§ Goal of the exercise:
Please return everything in the records below, from the line containing "Would you mind" down to the line containing "0.015528, 0.760926, 0.371302]]". Copy those lines word for word and include both end lines.

§ Extracted information:

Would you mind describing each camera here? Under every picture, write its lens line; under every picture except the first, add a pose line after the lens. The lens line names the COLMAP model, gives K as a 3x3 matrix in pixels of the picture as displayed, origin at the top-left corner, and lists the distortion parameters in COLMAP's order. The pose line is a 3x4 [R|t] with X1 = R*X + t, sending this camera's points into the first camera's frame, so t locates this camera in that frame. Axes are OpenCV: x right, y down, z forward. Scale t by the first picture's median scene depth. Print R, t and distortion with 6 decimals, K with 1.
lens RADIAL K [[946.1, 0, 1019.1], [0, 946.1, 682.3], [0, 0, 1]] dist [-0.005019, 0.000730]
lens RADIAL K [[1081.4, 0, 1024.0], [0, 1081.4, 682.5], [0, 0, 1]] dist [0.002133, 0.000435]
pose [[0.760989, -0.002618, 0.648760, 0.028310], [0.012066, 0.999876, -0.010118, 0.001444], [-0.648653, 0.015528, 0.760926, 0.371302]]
==
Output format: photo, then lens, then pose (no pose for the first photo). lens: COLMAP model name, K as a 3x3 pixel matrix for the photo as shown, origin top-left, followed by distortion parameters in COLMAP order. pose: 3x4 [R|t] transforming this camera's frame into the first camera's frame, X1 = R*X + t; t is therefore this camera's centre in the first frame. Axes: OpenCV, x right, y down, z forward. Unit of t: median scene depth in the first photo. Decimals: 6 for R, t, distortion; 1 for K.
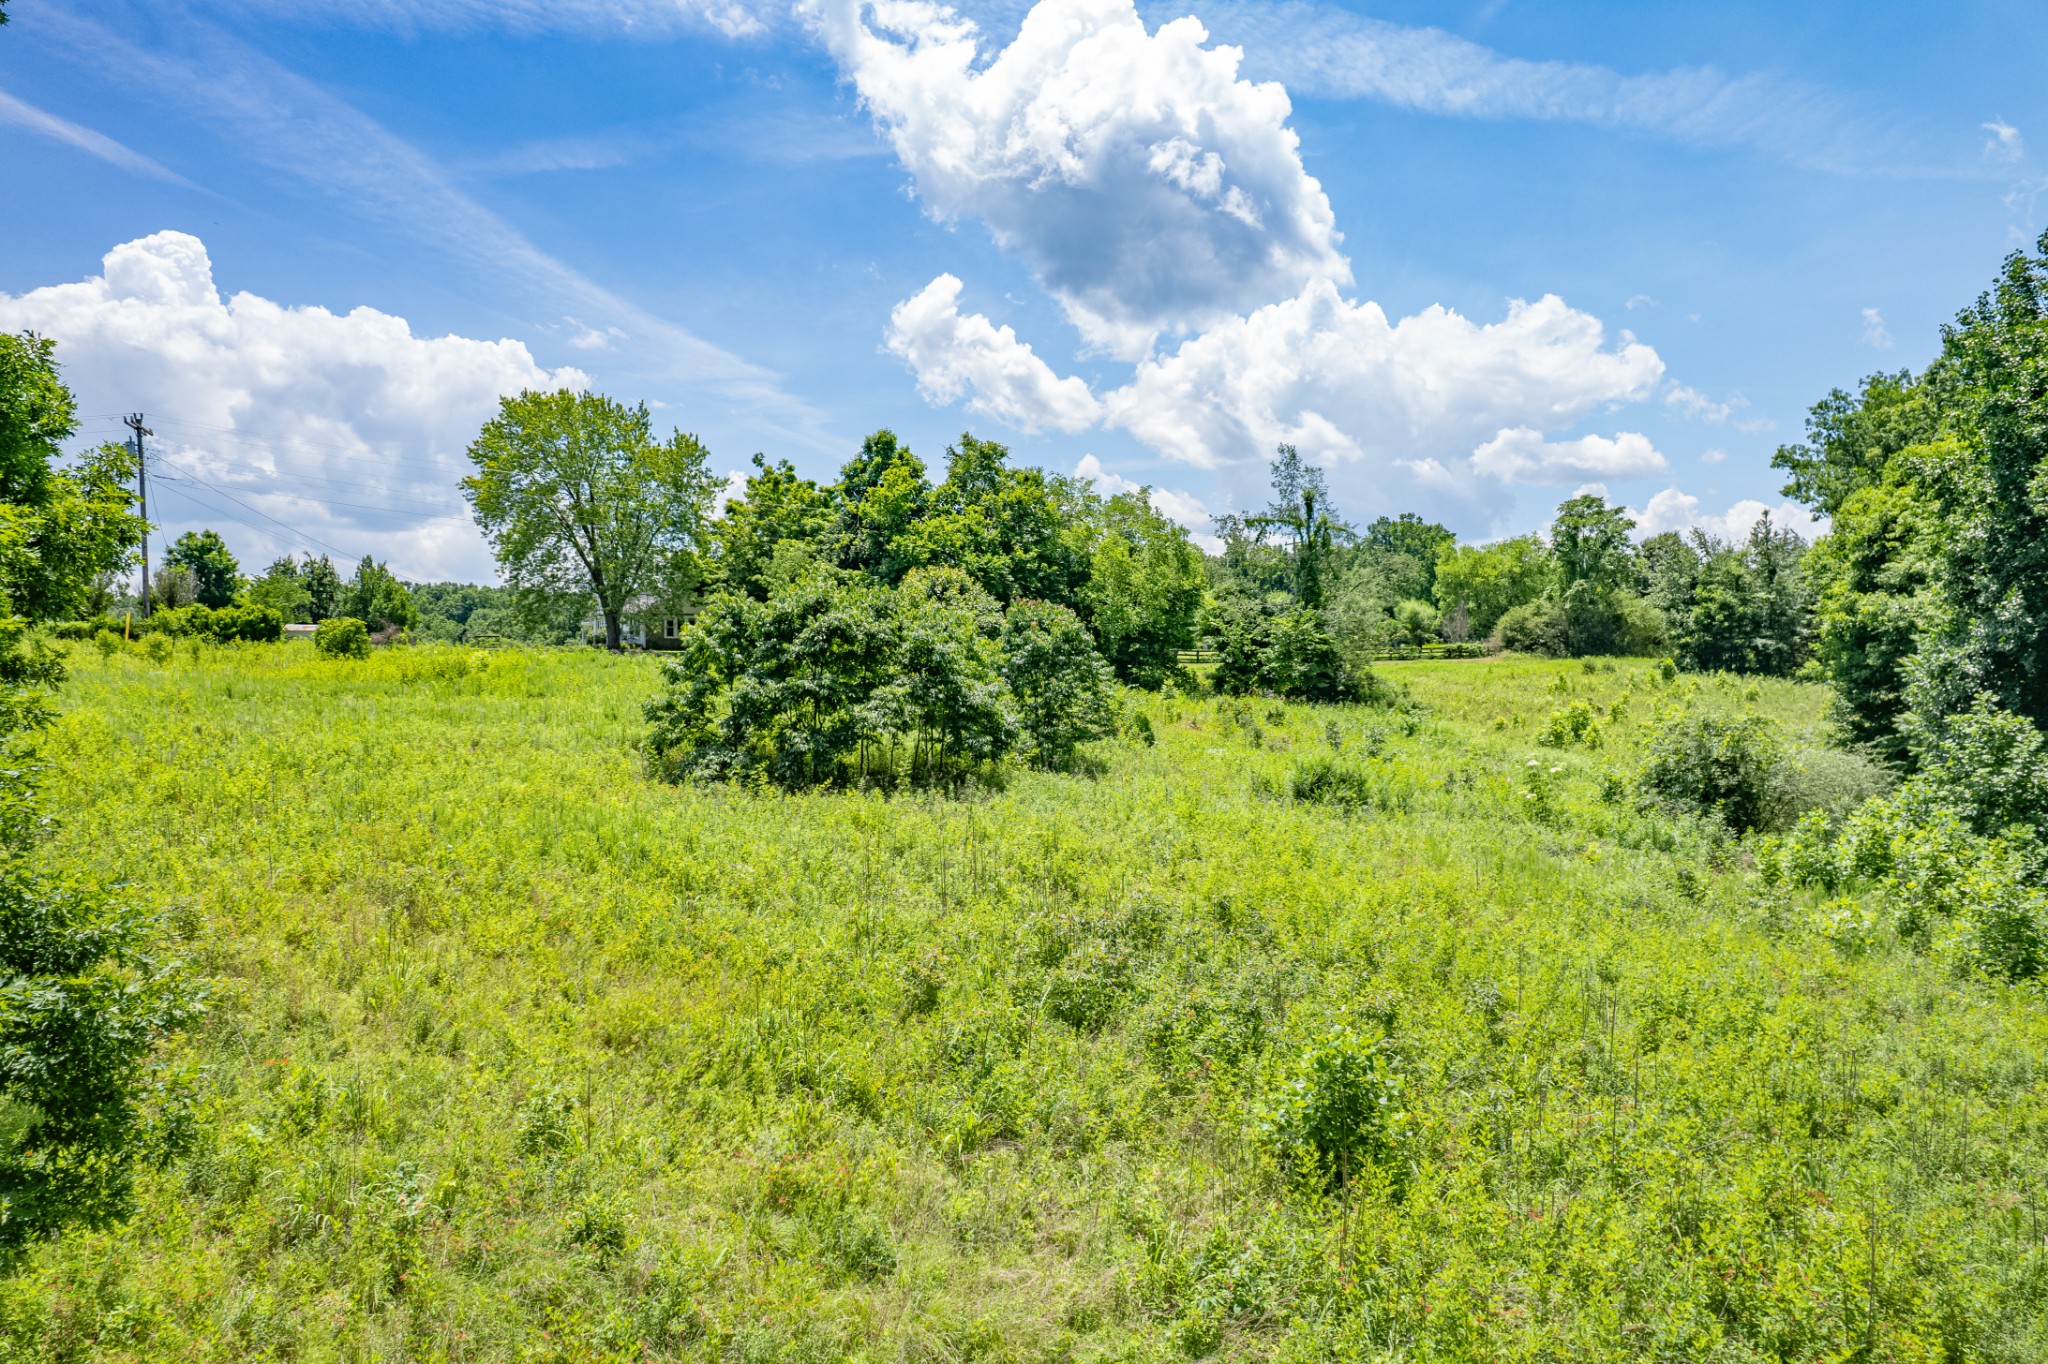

§ Reply:
Would you mind describing each camera here? Under every picture, write its lens line; under every picture except the first, add a pose line after the lens. The lens line names the COLMAP model, gives K as a 3x3 matrix in pixels of the picture as displayed, origin at the top-left corner, and lists the distortion parameters in COLMAP's order. The pose line is a 3x4 [R|t] with X1 = R*X + t, sending this camera's points into the first camera's frame, so t locates this camera in that frame. Axes are OpenCV: x right, y down, z forward. Scale t by the first picture's median scene depth. Print R, t and distortion with 6 decimals, K with 1.
lens RADIAL K [[946.1, 0, 1019.1], [0, 946.1, 682.3], [0, 0, 1]] dist [-0.005019, 0.000730]
lens RADIAL K [[1081.4, 0, 1024.0], [0, 1081.4, 682.5], [0, 0, 1]] dist [0.002133, 0.000435]
pose [[0.760989, -0.002618, 0.648760, 0.028310], [0.012066, 0.999876, -0.010118, 0.001444], [-0.648653, 0.015528, 0.760926, 0.371302]]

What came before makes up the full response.